9. INVESTMENTS IN NON-CONSOLIDATED COMPANIES
We have investments in various international and domestic entities and ventures. The equity method of accounting is applied to such investments when the ownership structure prevents us from exercising a controlling influence over operating and financial policies of the businesses but still allow us to have significant influence. Under this method, our equity in the net earnings or losses of the investments is reflected as equity in net earnings of non-consolidated companies on our Consolidated Statements of Earnings. The effects of material intercompany transactions with these equity method investments are eliminated, including the gross profit on sales to and purchases from our equity-method investments which is deferred until the time of sale to the final third party customer. The cash flow presentation of dividends received from equity method investees is determined by evaluation of the facts, circumstances and nature of the distribution.

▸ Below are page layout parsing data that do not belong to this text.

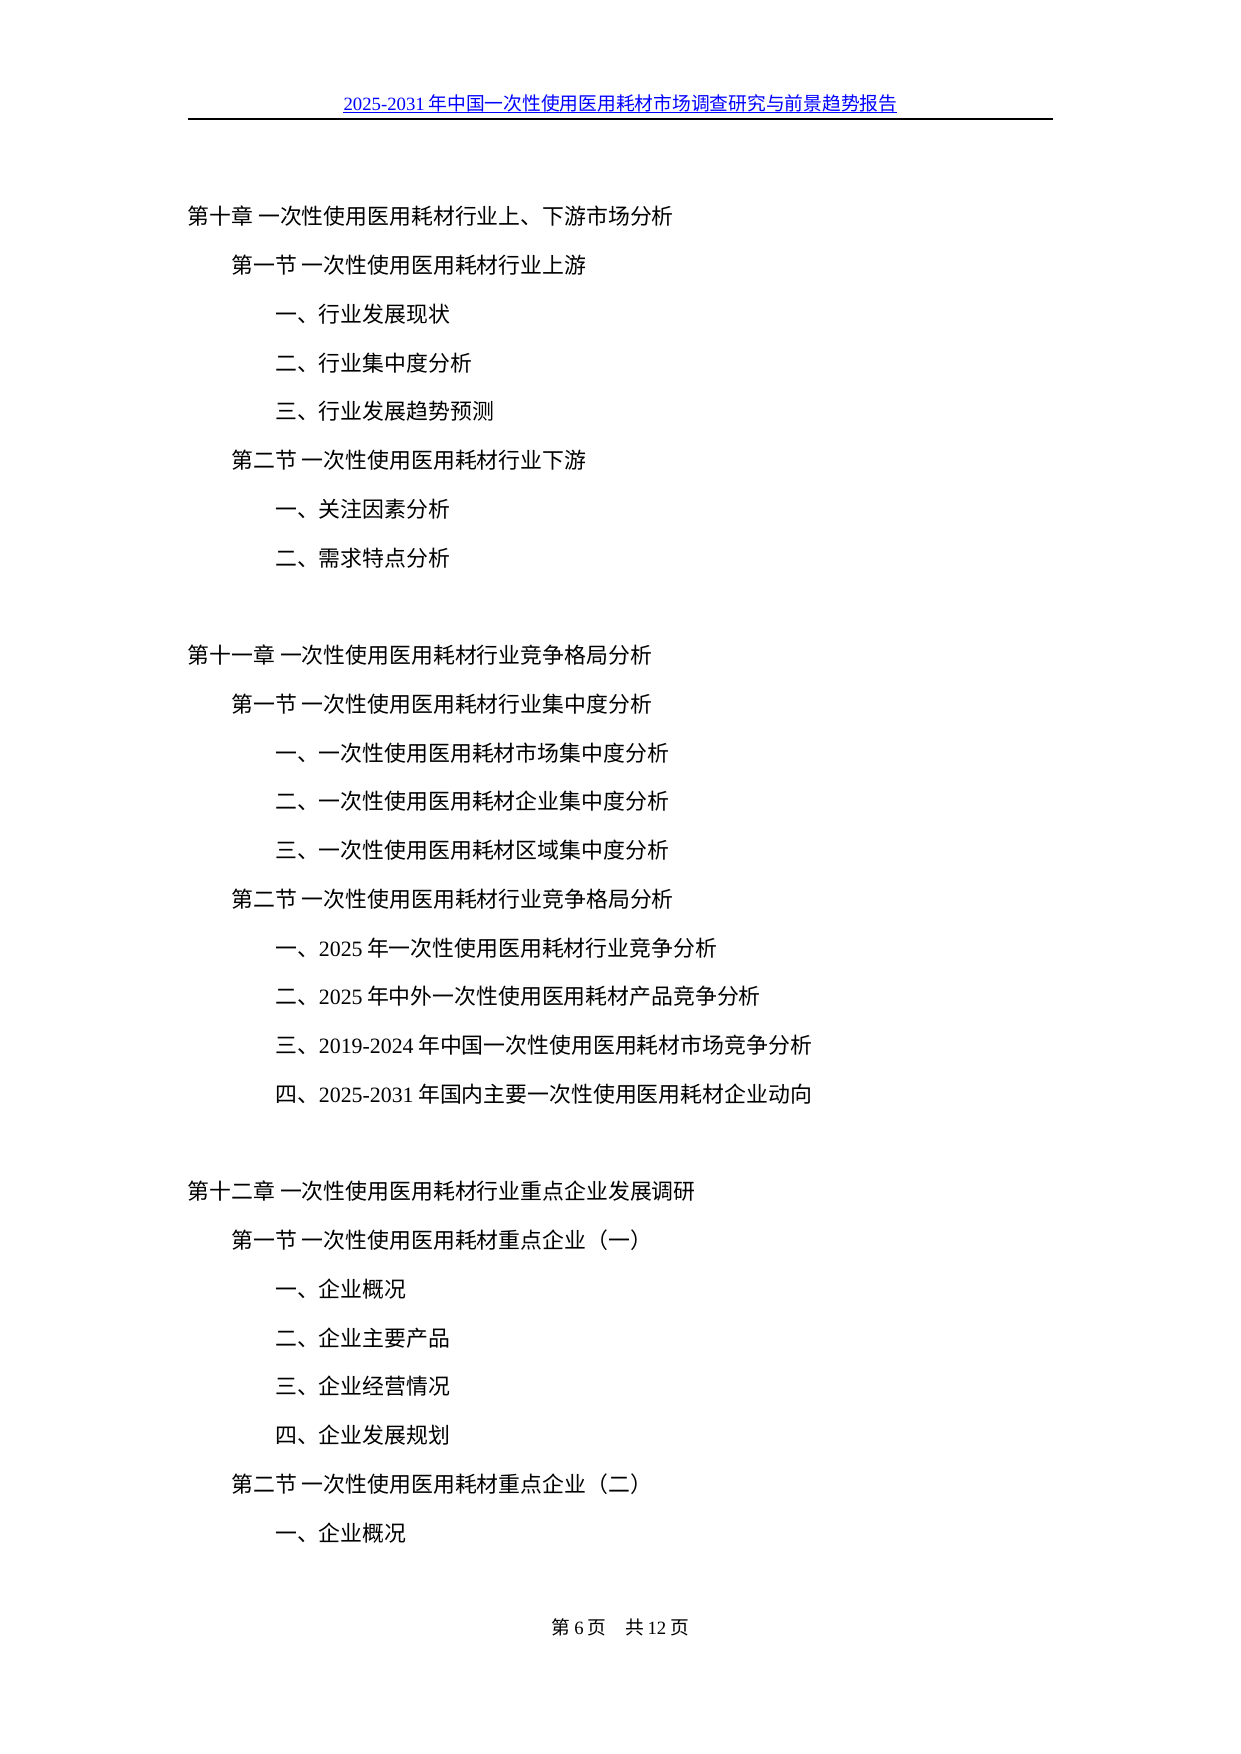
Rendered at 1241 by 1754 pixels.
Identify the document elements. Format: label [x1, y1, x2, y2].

text [187, 150, 1053, 1548]
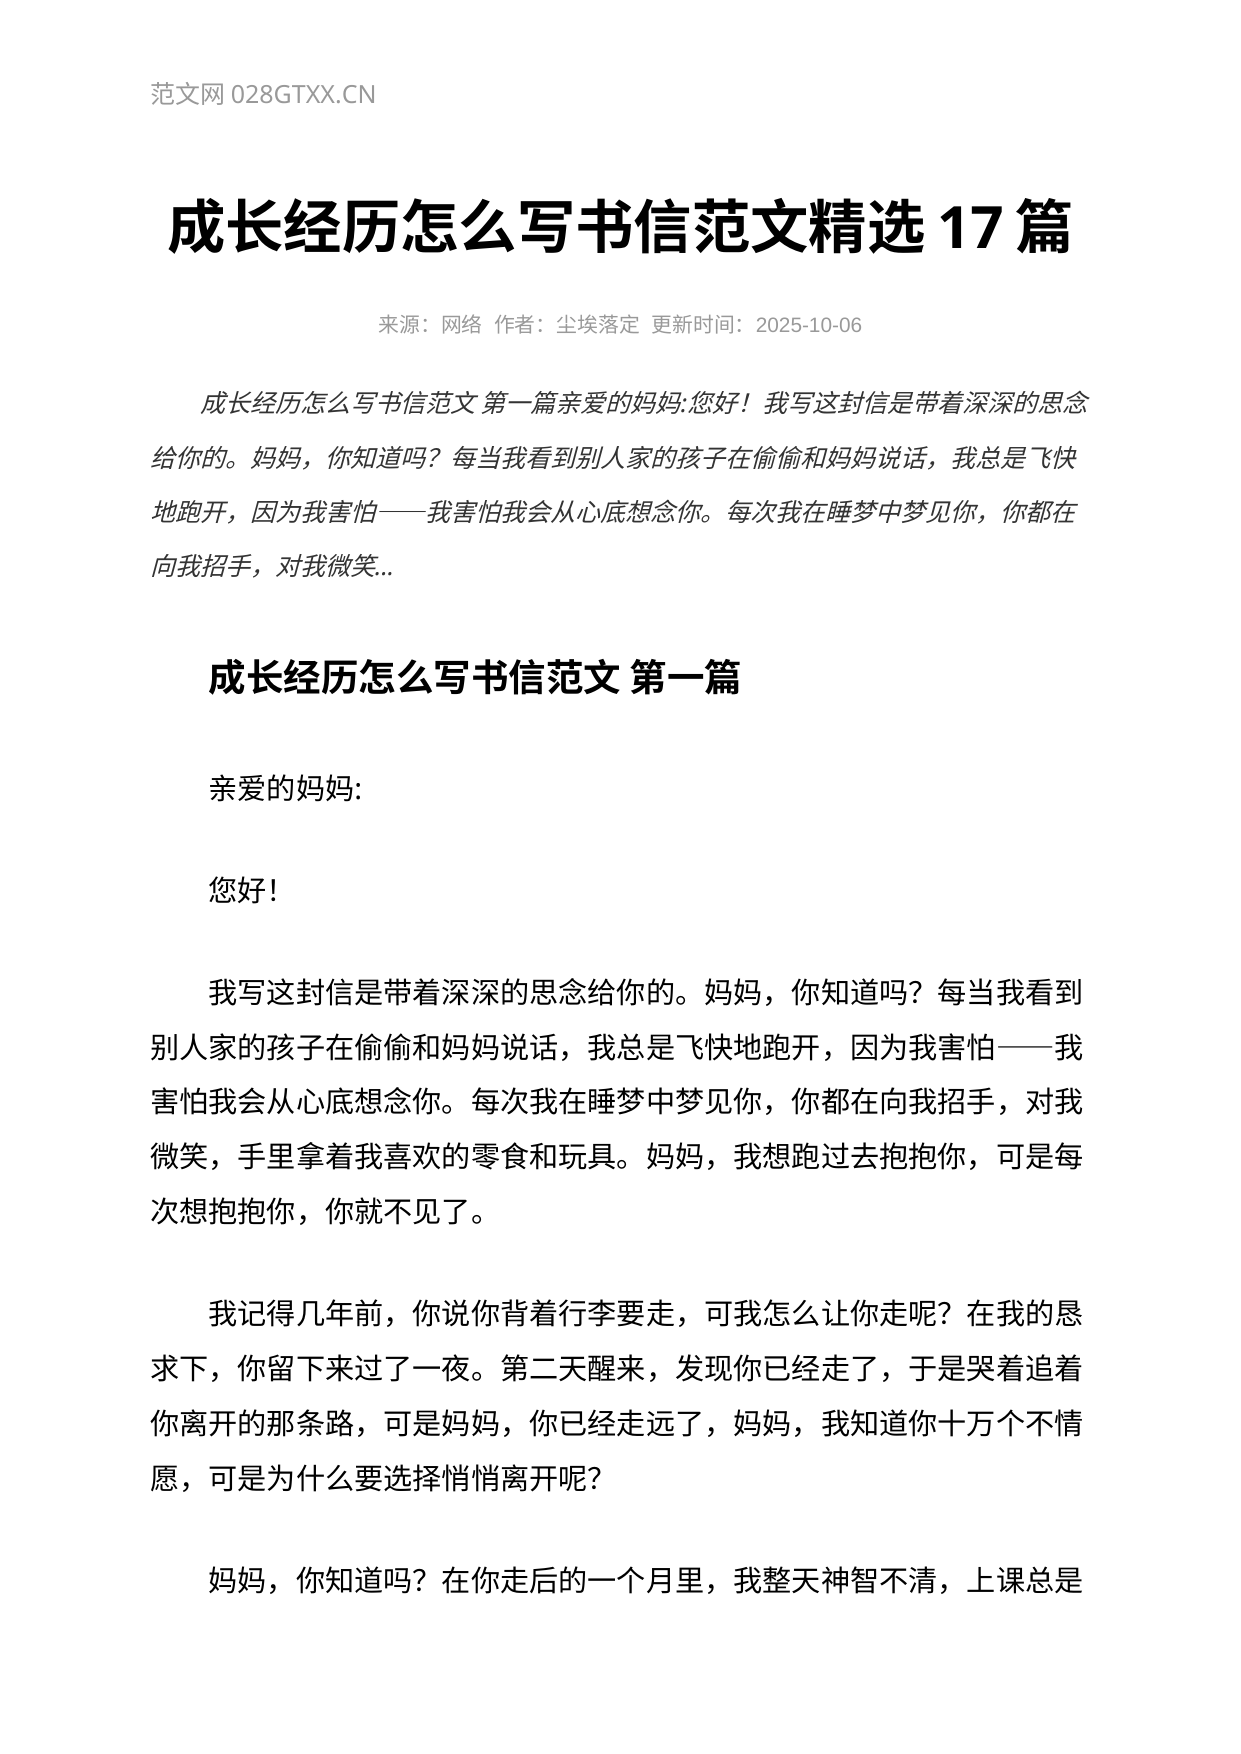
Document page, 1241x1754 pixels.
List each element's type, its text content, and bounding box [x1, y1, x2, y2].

text 成长经历怎么写书信范文 第一篇 [150, 648, 1090, 702]
text 您好！ [150, 867, 1090, 910]
text 我写这封信是带着深深的思念给你的。妈妈，你知道吗？每当我看到别人家的孩子在偷偷和妈妈说话，我总是飞快地跑开，因为我害怕——我害怕我会从心底想念你。每次我在睡梦中梦见你，你都在向我招手，对我微笑，手里拿着我喜欢的零食和玩具。妈妈，我想跑过去抱抱你，可是每次想抱抱你，你就不见了。 [150, 969, 1090, 1231]
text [150, 1557, 1090, 1599]
text 亲爱的妈妈: [150, 766, 1090, 808]
text 成长经历怎么写书信范文 第一篇亲爱的妈妈:您好！我写这封信是带着深深的思念给你的。妈妈，你知道吗？每当我看到别人家的孩子在偷偷和妈妈说话，我总是飞快地跑开，因为我害怕——我害怕我会从心底想念你。每次我在睡梦中梦见你，你都在向我招手，对我微笑... [150, 384, 1090, 583]
text 我记得几年前，你说你背着行李要走，可我怎么让你走呢？在我的恳求下，你留下来过了一夜。第二天醒来，发现你已经走了，于是哭着追着你离开的那条路，可是妈妈，你已经走远了，妈妈，我知道你十万个不情愿，可是为什么要选择悄悄离开呢？ [150, 1291, 1090, 1498]
text 来源：网络 作者：尘埃落定 更新时间：2025-10-06 [150, 313, 1090, 337]
subtitle 成长经历怎么写书信范文精选17篇 [150, 181, 1090, 266]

A summary of our equity-method investments, which were in operation as of December 31, 2013, is as follows:
Entity | Economic Interest | ||
Gulf Sulphur Services LTD., LLLP | 50.0% | ||
River Bend Ag, LLC | 50.0% | ||
IFC S.A. | 45.0% | ||
Yunnan Three Circles Sinochem Cargill Fertilizers Co. Ltd. | 35.0% | ||
Miski Mayo Mine | 35.0% | ||
Canpotex | 39.9% | ||
The summarized financial information shown below includes all non-consolidated companies carried on the equity method.
Seven Months Ended | |||||||||||||
December 31, | Years Ended May 31, | ||||||||||||
(in millions) | 2013 | 2013 | 2012 | 2011 | |||||||||
Net sales | $ | 1,846.5 | $ | 4,475.2 | $ | 4,938.4 | $ | 4,061.7 | |||||
Net earnings | 12.1 | 67.5 | 97.9 | 0.5 | |||||||||
Mosaic's share of equity in net earnings (loss) | 10.9 | 18.3 | 13.3 | (5.0) | |||||||||
Total assets | 1,658.5 | 1,841.4 | 1,776.0 | 1,690.6 | |||||||||
Total liabilities | 985.3 | 1,149.8 | 1,005.0 | 1,022.5 | |||||||||
Mosaic's share of equity in net assets | 250.9 | 256.4 | 282.8 | 247.2 |
The difference between our share of equity in net assets as shown in the above table and the investment in non-consolidated companies as shown on the Consolidated Balance Sheets is due to an excess amount paid over the book value of the Miski Mayo Mine. The excess relates to phosphate rock reserves adjusted to fair value in relation to the Miski Mayo Mine. The excess amount is amortized over the estimated life of the phosphate rock reserve and is net of related deferred income taxes.
During fiscal 2011, we sold our 20.1% minority stake in Fosfertil, a phosphate crop nutrient producer in Brazil. Gross proceeds of $1.0 billion were received which resulted in a pre-tax gain of $685.6 million. The tax impact of this transaction was $116.2 million and was included in our provision for income taxes as of May 31, 2011.
On August 5, 2013, we entered into a Shareholders' Agreement with Ma'aden and SABIC under which the parties have formed a joint venture to develop, own and operate integrated phosphate production facilities in the Kingdom of Saudi Arabia subsequent to December 31, 2013. The approximately $7 billion greenfield project will be financed by the joint venture with debt and the investments of the parties, and have a production capacity of approximately 3.5 million tonnes of finished product. Operations are expected to commence in late calendar 2016. We own a 25% interest in the joint venture and will market approximately 25% of the production of the joint venture. Our cash investment is expected to be approximately $1 billion, funded over a four-year period. As of December 31, 2013, our investment was $174 million. Mosaic is expected to guarantee a portion of the project's debt during the construction phase and have obligations to fund certain construction cost overruns. As of December 31, 2013, construction financing has not been finalized, and no such guarantees exist by Mosaic. Additionally, as of December 31, 2013, there are no construction cost overruns which Mosaic would be obligated to fund.